Required work: Your copy should match the entries exactly, with no images carried over.

== Input data ==

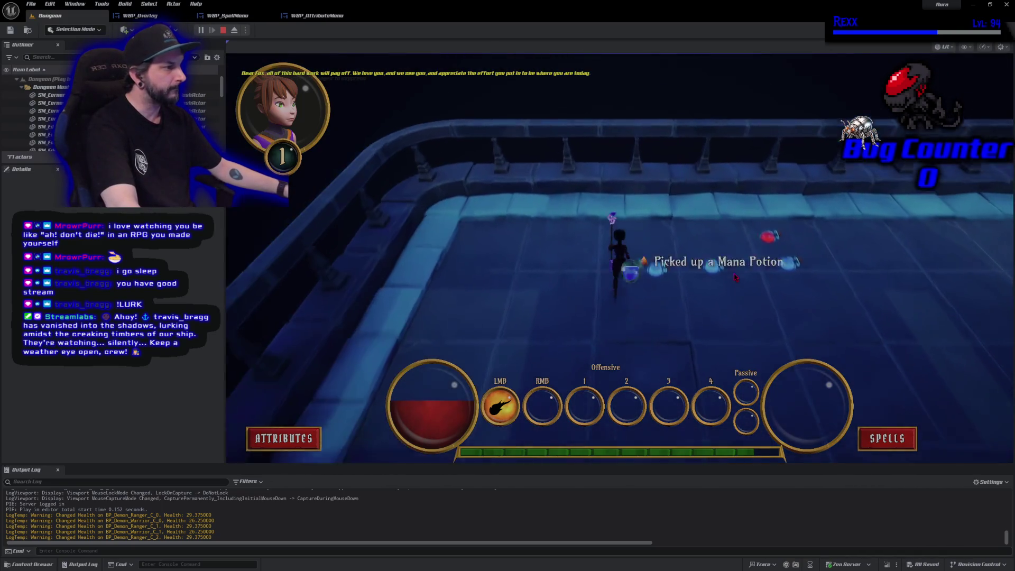
Collect the dropped potion, finish the enemies to reach Level 2, and open Attributes and Spells
{"action": "left_click", "coordinate": [735, 277]}
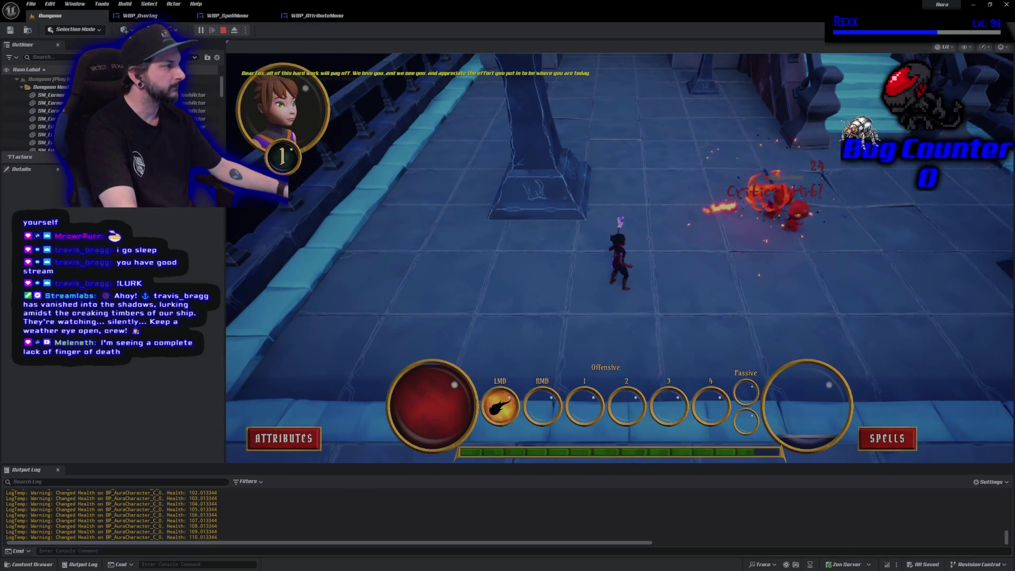
{"action": "left_click", "coordinate": [840, 237]}
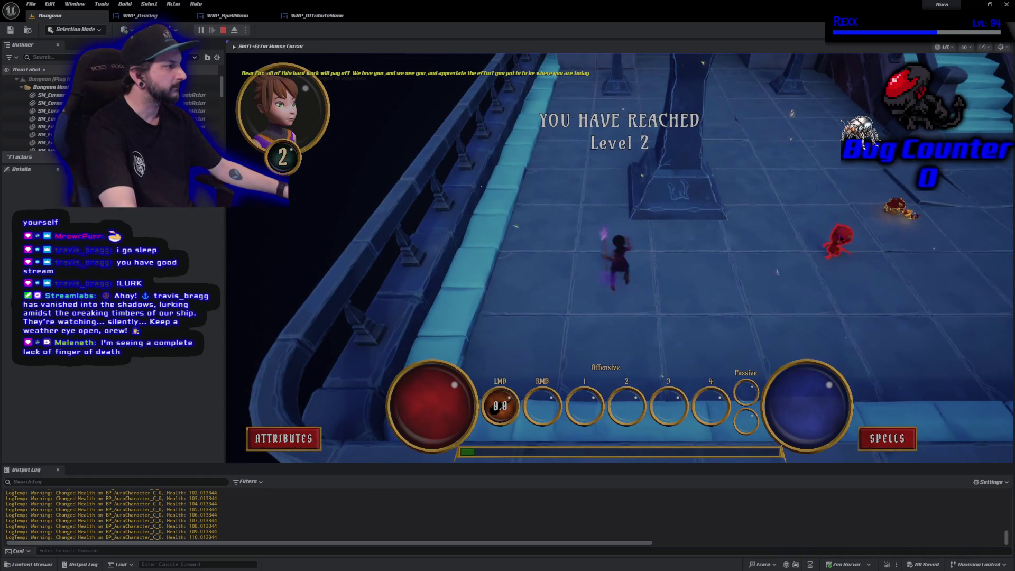
{"action": "left_click", "coordinate": [787, 255]}
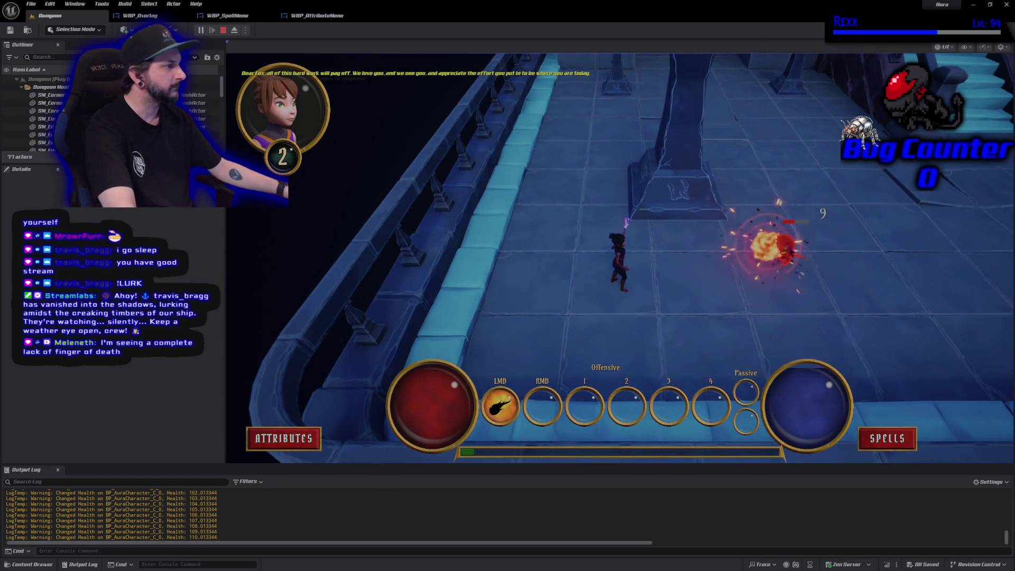
{"action": "left_click", "coordinate": [788, 252]}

===

Solution for this task:
Collect the dropped potion, finish the enemies to reach Level 2, and open Attributes and Spells
{"action": "left_click", "coordinate": [735, 277]}
{"action": "left_click", "coordinate": [840, 237]}
{"action": "left_click", "coordinate": [787, 255]}
{"action": "left_click", "coordinate": [788, 252]}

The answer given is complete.